Activity list:
A. In the article on cracked heat exchangers, why does a cracked heat exchanger often mean buying a new furnace? Answer in one to three sentences.
B. Please repeat a part of the article on cracked heat exchangers word for word, starting at "When everything’s working" and ending at "can be fatal.".
C. Turn the paragraph of the article on cracked heat exchangers that begins "When everything's working right" into a short list that keeps its main facts.

Passage to read:
A cracked heat exchanger in your furnace can mean you need to buy a new furnace. The heat exchanger is a single piece located deep inside the system. There’s no safe way to repair it if it cracks, and the labor needed to take apart the entire unit and rebuild it usually exceeds the value of the furnace.
Meanwhile, it’s a safety hazard because that’s the chamber where combustion occurs. When gas or another resource burns to create heat, it also produces carbon monoxide.
Today, we know carbon monoxide, or CO, as a deadly gas that’s also odorless and colorless. In other words, it’s impossible to know it’s there unless you have a CO detector.
When everything’s working right, the carbon monoxide escapes through the exhaust and never gets into your home. But, if the heat exchanger’s cracked, it can build up and cause CO poisoning. If you don’t know it’s there, you’ll become nauseous and pass out. Eventually, you’ll stop breathing, and the result can be fatal.
However, you’ll have plenty of warning before things get that severe — especially if you have a CO detector near your HVAC system. If you know the warning signs of a cracked heat exchanger, you can head things off soon. And, if you know how to prevent it from happening, you can save yourself a lot of time and money.
In this article, we’ll cover:
- Three Signs Of A Cracked Heat Exchanger
- What To Do If You Find Out Your Heat Exchanger Is Cracked
- How To Prevent A Cracked Heat Exchanger
We’ll get into the specifics below. But for now: If the carbon monoxide detector near your furnace keeps beeping after you’ve opened the windows, leave the house and call the fire department. Then contact your HVAC contractor. If you live in South Central PA, call us here at Air Comfort Technologies. We’ll help you determine if it’s safe to run your furnace and if you’ll need a new one.
Three Signs Of A Cracked Heat Exchanger
It’s important to understand that, technically, you can only know for sure if the heat exchanger is cracked once you have it inspected. You can’t see it without taking apart the furnace. But, you can watch for these three signs:
- Your Carbon Monoxide Detector Keeps Going Off
- Your HVAC Tech Tested Your System’s CO Output
- Your Heater Turns On And Off Every Few Minutes
Your Carbon Monoxide Detector Keeps Going Off
The CO detector near your unit goes off if and when the gas starts building up inside your home. It’s usually a sign the heat exchanger is cracked — that’s where it’s coming from.
If it goes off only once, open the windows and call your HVAC contractor for service. With any luck, something with an easy fix caused it. But, if it keeps going off, leave the house and call the fire department.
Your HVAC Tech Tested Your System’s CO Output
An HVAC tech can test your exhaust levels to see if any of that gas is escaping the unit. This process is how most cracked heat exchangers get found. Unfortunately, it’s also an opportunity for scammers.
Since you can’t see the part yourself, you have to take tech’s word for it. But, we’ll go through some ways to avoid a scam a little later in this article.
Your Heater Turns On And Off Every Few Minutes
“Short-cycling” is when your heater turns on and off every few minutes. It should run for 10 to fifteen minutes at a time. But, if the system is overheated, it will turn itself off before it gets damaged.
But, the problem is that it also blows cold air to control the temperature. And, it will keep turning on every few minutes, then overheat, then turn off again. Those drastic temperature swings will stress the parts inside the furnace. Eventually, something will break.

Information provided:
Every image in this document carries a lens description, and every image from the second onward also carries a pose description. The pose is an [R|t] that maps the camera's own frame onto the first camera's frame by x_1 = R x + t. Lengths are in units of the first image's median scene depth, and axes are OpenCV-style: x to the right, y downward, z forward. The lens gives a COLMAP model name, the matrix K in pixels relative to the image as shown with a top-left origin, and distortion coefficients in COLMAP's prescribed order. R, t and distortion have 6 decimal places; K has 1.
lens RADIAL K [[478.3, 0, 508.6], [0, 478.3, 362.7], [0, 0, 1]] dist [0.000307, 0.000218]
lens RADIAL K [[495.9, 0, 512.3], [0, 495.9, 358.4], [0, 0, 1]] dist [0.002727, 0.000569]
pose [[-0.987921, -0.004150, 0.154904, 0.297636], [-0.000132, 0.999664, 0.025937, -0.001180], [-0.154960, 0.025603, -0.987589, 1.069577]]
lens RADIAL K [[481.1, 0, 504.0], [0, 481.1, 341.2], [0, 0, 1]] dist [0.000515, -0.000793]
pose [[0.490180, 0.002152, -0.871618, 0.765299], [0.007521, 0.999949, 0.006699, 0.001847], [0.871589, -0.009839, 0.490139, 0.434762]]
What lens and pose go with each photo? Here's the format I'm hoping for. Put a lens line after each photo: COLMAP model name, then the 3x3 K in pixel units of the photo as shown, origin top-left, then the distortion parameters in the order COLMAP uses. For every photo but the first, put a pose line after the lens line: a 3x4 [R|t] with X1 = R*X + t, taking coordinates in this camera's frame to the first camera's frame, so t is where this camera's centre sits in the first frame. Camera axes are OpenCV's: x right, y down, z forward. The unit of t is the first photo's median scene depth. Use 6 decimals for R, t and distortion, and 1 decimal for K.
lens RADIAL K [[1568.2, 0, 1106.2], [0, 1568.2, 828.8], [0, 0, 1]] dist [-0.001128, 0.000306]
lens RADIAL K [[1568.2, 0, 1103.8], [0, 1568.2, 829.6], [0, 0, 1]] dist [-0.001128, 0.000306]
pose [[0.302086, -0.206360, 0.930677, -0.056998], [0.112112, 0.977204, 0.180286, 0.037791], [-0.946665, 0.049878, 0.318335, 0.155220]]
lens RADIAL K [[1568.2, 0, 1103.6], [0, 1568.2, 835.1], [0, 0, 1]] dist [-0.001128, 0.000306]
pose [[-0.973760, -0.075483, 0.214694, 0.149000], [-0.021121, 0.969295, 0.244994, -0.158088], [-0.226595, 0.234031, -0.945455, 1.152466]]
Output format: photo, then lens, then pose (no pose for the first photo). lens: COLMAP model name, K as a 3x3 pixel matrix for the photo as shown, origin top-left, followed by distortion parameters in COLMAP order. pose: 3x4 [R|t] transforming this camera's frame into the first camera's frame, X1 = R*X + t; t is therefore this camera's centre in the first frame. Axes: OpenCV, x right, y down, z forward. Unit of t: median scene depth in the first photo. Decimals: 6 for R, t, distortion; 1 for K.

Answers to the exercise:
A. The heat exchanger is a single piece deep inside the system, and there's no safe way to repair it once it cracks. Taking apart and rebuilding the whole unit usually costs more in labor than the furnace is worth.

B.
When everything’s working right, the carbon monoxide escapes through the exhaust and never gets into your home. But, if the heat exchanger’s cracked, it can build up and cause CO poisoning. If you don’t know it’s there, you’ll become nauseous and pass out. Eventually, you’ll stop breathing, and the result can be fatal.

C.
- Normally, carbon monoxide leaves through the exhaust and never enters the home.
- A cracked heat exchanger can let it build up and cause CO poisoning.
- Unnoticed, it causes nausea and passing out.
- Eventually breathing stops, which can be fatal.